A single-file, pure-python package to deal with binary packed data

Project description

rawutil

A single-file pure-python module to deal with binary packed data

Rawutil documentation

rawutil is a python3 module to read and write binary packed data

There is two ways to use it:

  • Like struct, with string structures

  • With the TypeReader and TypeWriter objects

1-String structures

rawutil can be used like struct, with structures stored as strings. rawutil is almost fully compatible with struct. If in a program, you can replace all instances of “struct” by “rawutil”, it should work exactly same (see below for differences).

rawutil has the same 3 main functions as struct:

pack(stct, *data) -> bytes
        Packs the elements in a bytes object as described by the stucture specified by the stct argument

pack(stct, *data, file) -> None
        Packs the elements in the given file-like object as described by the stucture specified by the stct argument

unpack(stct, data, refdata=())
        Unpacks the binary data given as a bytes object as described by the structure in the stct argument, and returns elements as a list
        data can also be a file-like object. In this case, unpacking will start at the beginning of the file (it performs a file.seek(0))
        The refdata option is a tuple which contains the data used by the external references, see below.
        Note that unlike its struct equivalent, it won't raise an exception if the data length doesn't match the structure length.

unpack_from(stct, data, offset=0, refdata=(), getptr=False)
        Unpacks the data as described by the stct argument from the specified offset, and returns elements as a list
        data can also be a file-like object. In this case, unpacking will start at the specified location (performs file.seek(offset))
        The refdata argument is used for external references, see below
        If getptr is True, this function returns *unpacked, ptr* instead of only *unpacked*. The pointer is the offset where the unpacking has ended

rawutil structures can match variable lengths, so there is not any calcsize function.

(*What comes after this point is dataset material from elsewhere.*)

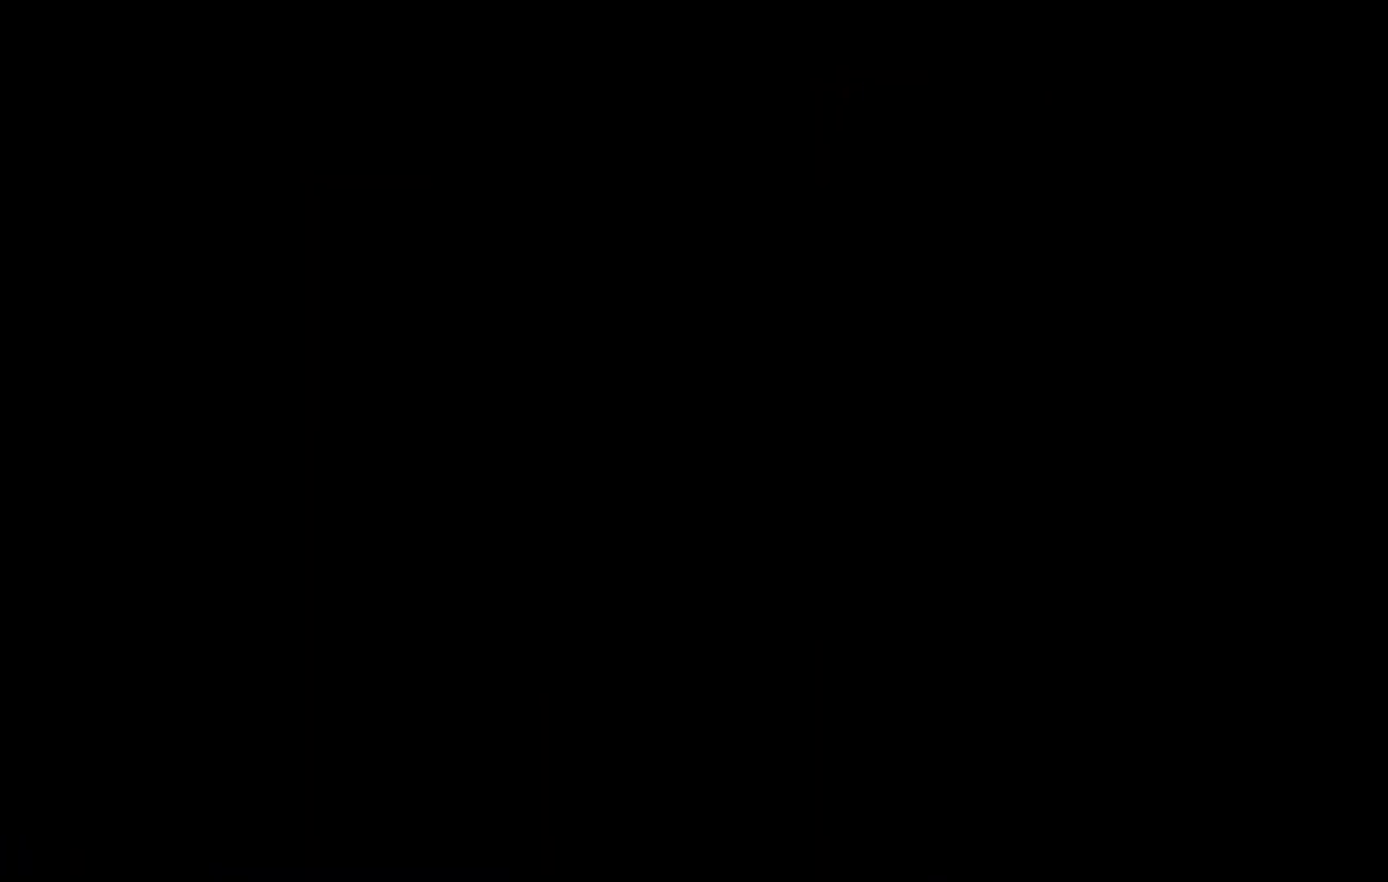
{"keys": ["left"], "events": [[367, "left", "down"]]}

String structures reference

The structure is a str object.

It can begin by a character to specify the byte order, exactly like struct:

Chr.

Effect

=

Uses the system byte order and alignment

@

Uses the system byte order without alignment

!

Network byte order (same as >)

>

Big endian

<

Little endian

When there is no byte order mark, the byte order defaults to @

Then, the format string really begins. Note that rawutil stuctures can contain as many spaces as you want to improve readability.

Elements

First, all elements usable in struct can be used with rawutil:

Chr.

Type

Description

c

char

Returns a 1-byte bytes object

b

int8

Signed 8-bits (1 byte) integer

B

uint8

Unsigned 8-bits integer

?

bool

Returns a boolean from a byte (False if 0, else True)

h

int16

Signed 16-bits (2 bytes) integer

H

uint16

Unsigned 16-bits integer

i

int32

Signed 32-bits (4 bytes) integer

I

uint32

Unsigned 32-bits integer

l

int32

Signed 32-bits (4 bytes) integer

L

uint32

Unsigned 32-bits integer

q

int64

Signed 64-bits (8 bytes) integer

Q

uint64

Unsigned 64-bits integer

f

float

32-bits float

d

double

64-bits double

s

string

Returns a bytes object

x

void

Padding byte: doesn’t return anything

Note that s should be used with a length: “12s” will return a 12-bytes bytes object, unlike “12c” which returns 12 1-bytes bytes objects. Note also that the P and N are not available, and n is not used as an ssize_t like in struct

There is also new format characters introduced in rawutil:

Chr.

Type

Description

u

int24

Signed 24-bits (3 bytes) integer

U

uint24

Unsigned 24-bits integer

n

string

Null-terminated string

a

Alignment: aligns to a multiple of the specified number

X

hex

Works like s but returns the bytes as an hexadecimal string

$

bytes

Goes to the end

The “n” element returns a bytes object. The string is read from the current pointer position, until a null byte (0x00) is found. The null byte is not included in the returned string. When packing, it packs a bytes object, and adds a null byte at the end.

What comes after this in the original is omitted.